Más aún, antes de la guerra civil siria se sabía ya que el gobierno tenía plantas y arsenales repartidos por todo el territorio. Con el país en guerra y sin tregua a la vista, nadie sabe cómo harán los inspectores para verificar que el desarme químico en efecto se ejecute. Incluso las armas que sean voluntariamente entregadas, ¿cuándo, dónde y a costo de quién serán destruidas? No es un proceso fácil ni barato, porque es indispensable diluir los gases con otros compuestos químicos, en crematorios especiales y a 1.500 grados de temperatura. Para colmo, según el acuerdo de desarme, cualquier incumplimiento de sus disposiciones será sometido al consejo de seguridad de las Naciones Unidas, donde Rusia tiene derecho a veto…

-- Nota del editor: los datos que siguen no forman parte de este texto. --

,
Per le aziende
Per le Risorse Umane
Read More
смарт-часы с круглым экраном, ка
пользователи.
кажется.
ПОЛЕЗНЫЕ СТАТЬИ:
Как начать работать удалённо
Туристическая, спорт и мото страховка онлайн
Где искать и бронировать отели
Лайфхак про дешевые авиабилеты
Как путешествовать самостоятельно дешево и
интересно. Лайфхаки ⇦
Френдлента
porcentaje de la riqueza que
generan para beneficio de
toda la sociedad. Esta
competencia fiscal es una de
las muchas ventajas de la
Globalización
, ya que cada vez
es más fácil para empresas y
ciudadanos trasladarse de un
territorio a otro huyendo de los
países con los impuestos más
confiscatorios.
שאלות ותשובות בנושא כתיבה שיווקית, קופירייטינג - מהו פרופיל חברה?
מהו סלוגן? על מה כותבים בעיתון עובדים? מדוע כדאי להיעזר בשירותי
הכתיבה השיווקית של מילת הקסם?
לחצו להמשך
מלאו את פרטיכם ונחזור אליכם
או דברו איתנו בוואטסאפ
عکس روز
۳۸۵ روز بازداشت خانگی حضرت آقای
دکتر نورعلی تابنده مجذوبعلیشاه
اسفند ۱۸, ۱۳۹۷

Con su astucia fina y sin piedad, Bachar el-Asad tiene, así, asegurada su permanencia en el poder, para seguir la dinastía familiar que empezó su padre, Hafez el-Asad, en 1971. A la oposición, que no recibió el apoyo occidental cuando lo necesitaba y que terminó desunida y confundida, previsiblemente le espera una derrota rápida y sangrienta. Al Nusra, la filial siria de la red terrorista Al Qaeda, se apoderará definitivamente de la resistencia, lo que reforzará la alianza del gobierno con sectores como su comunidad alauí, los sunitas moderados y los cristianos, que prefieren la familia El-Asad a cualquier régimen fundamentalista y radical. Hoy los muertos en la guerra ya son 120.000 y los refugiados 2,2 millones. Todo ha sido en vano.